'Péssima ideia', me disse John Bell quando eu, ainda jovem, quis estudar as bizarras 'ações à distância'
No meu segundo ano, após passado o temido exame de qualificação, tinha que escolher minha área de pesquisa. Meu orientador, John G. Taylor, estava interessado em teorias de unificação usando a supersimetria, a última moda no início dos anos 80, graças aos resultados dos físicos John Schwartz e Michael Green em teorias de supercordas.
A ideia era explorar modelos descrevendo as forças fundamentais da matéria em nove ou dez dimensões espaciais, eventualmente reduzindo tudo a uma teoria efetiva nas três dimensões que conhecemos.
O tópico era bem técnico --mais matemática do que física-- e não me interessei muito.
John Bell era um dos palestrantes em uma conferência em Oxford e resolvi pegar um trem e me apresentar a ele. Bell trabalhava no Cern, o mesmo laboratório onde, ano passado, descobriram o bóson de Higgs.

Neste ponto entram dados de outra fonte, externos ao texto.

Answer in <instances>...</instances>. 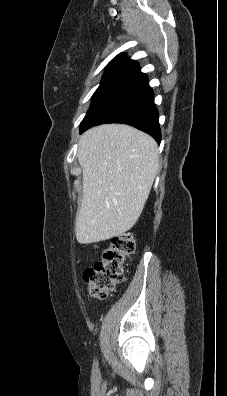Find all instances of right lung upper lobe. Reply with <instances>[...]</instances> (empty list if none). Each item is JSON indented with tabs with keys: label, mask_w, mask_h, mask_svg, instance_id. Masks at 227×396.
<instances>
[{
	"label": "right lung upper lobe",
	"mask_w": 227,
	"mask_h": 396,
	"mask_svg": "<svg viewBox=\"0 0 227 396\" xmlns=\"http://www.w3.org/2000/svg\"><path fill=\"white\" fill-rule=\"evenodd\" d=\"M140 67L136 61L130 60L123 53L117 55L107 66L106 71L127 70L136 72Z\"/></svg>",
	"instance_id": "cb5924a9"
}]
</instances>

Mas ele era famoso por outro resultado, um teorema que revolucionou nossa compreensão do mundo quântico. Desde que era aluno de graduação na PUC-Rio, me interessava pela interpretação da mecânica quântica, no que dizia a teoria mais efetiva e mais misteriosa da física. (Leitores das minhas duas últimas colunas sabem do que falo.)

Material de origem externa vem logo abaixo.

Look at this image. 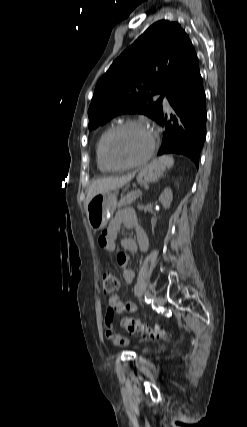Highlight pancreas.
Returning <instances> with one entry per match:
<instances>
[{"mask_svg": "<svg viewBox=\"0 0 247 427\" xmlns=\"http://www.w3.org/2000/svg\"><path fill=\"white\" fill-rule=\"evenodd\" d=\"M141 196L138 191H133L128 193L126 196L122 197L118 203V207L131 204L136 201V199Z\"/></svg>", "mask_w": 247, "mask_h": 427, "instance_id": "pancreas-1", "label": "pancreas"}]
</instances>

A apresentação de Bell era sobre seu teorema de 1964 e sobre recentes verificações experimentais. (Experimentos de John Clauser e Alain Aspect.) A física quântica, que trata dos átomos e das partículas subatômicas, produz efeitos muito bizarros. Entre eles, a possibilidade de que dois objetos separados por grande distância exerçam "influência" mútua mais rápida do que a velocidade da luz.
Isso vai contra toda a física anterior e a nossa intuição de que um efeito tem uma causa que, mesmo se rápida, é mais lenta do que a luz.

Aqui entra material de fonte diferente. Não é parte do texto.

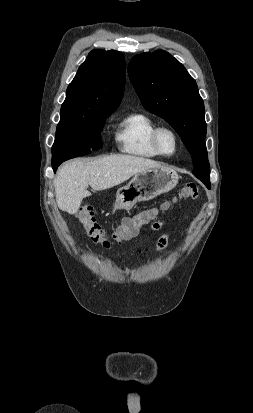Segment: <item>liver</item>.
Returning <instances> with one entry per match:
<instances>
[{
  "label": "liver",
  "instance_id": "6515ba94",
  "mask_svg": "<svg viewBox=\"0 0 253 413\" xmlns=\"http://www.w3.org/2000/svg\"><path fill=\"white\" fill-rule=\"evenodd\" d=\"M164 167L159 162L130 155H111L94 160L69 162L61 167L54 179L56 202L60 210L74 214L82 200L94 190H106L119 185L135 174Z\"/></svg>",
  "mask_w": 253,
  "mask_h": 413
}]
</instances>
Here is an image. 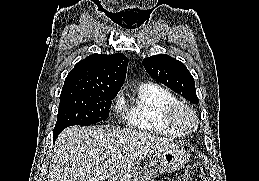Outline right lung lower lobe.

A mecânica quântica não explica isso, simplesmente aceitando que a coisa é assim. Extensões da teoria tentam justificar o que ocorre usando as chamadas "variáveis escondidas" de David Bohm. O teorema de Bell oferece um teste para ver se a teoria quântica é completa ou se extensões são viáveis.
Objetos quânticos devidamente "emaranhados", ou em interação, se comportam como uma unidade mesmo se separados. Por exemplo, imagine dois elétrons saindo de uma fonte em direções opostas. Imagine que estejam também girando em sentidos diferentes --elétrons não são piões, mas vamos lá.
Se o giro de um é invertido, o do outro também se inverte sem ninguém tocá-lo. O mais incrível é que isso ocorre mais rápido do que a velocidade da luz, talvez até instantaneamente, se bem que nunca poderemos confirmar se algo ocorre instantaneamente, pois nossos instrumentos não têm precisão absoluta.
Bell e os experimentos demonstraram que extensões da mecânica quântica com ação local não funcionam; a natureza é não local, isto é, sujeita às bizarras "ações à distância". Empolgado, perguntei a Bell se me orientaria. "Péssima ideia um jovem trabalhar nisso", disse. "Espere até você ter uma reputação sólida. Caso contrário, ninguém o levará a sério." Não sei se chegou a hora, mas o "fantasma quântico" vem me assombrando nesses dias.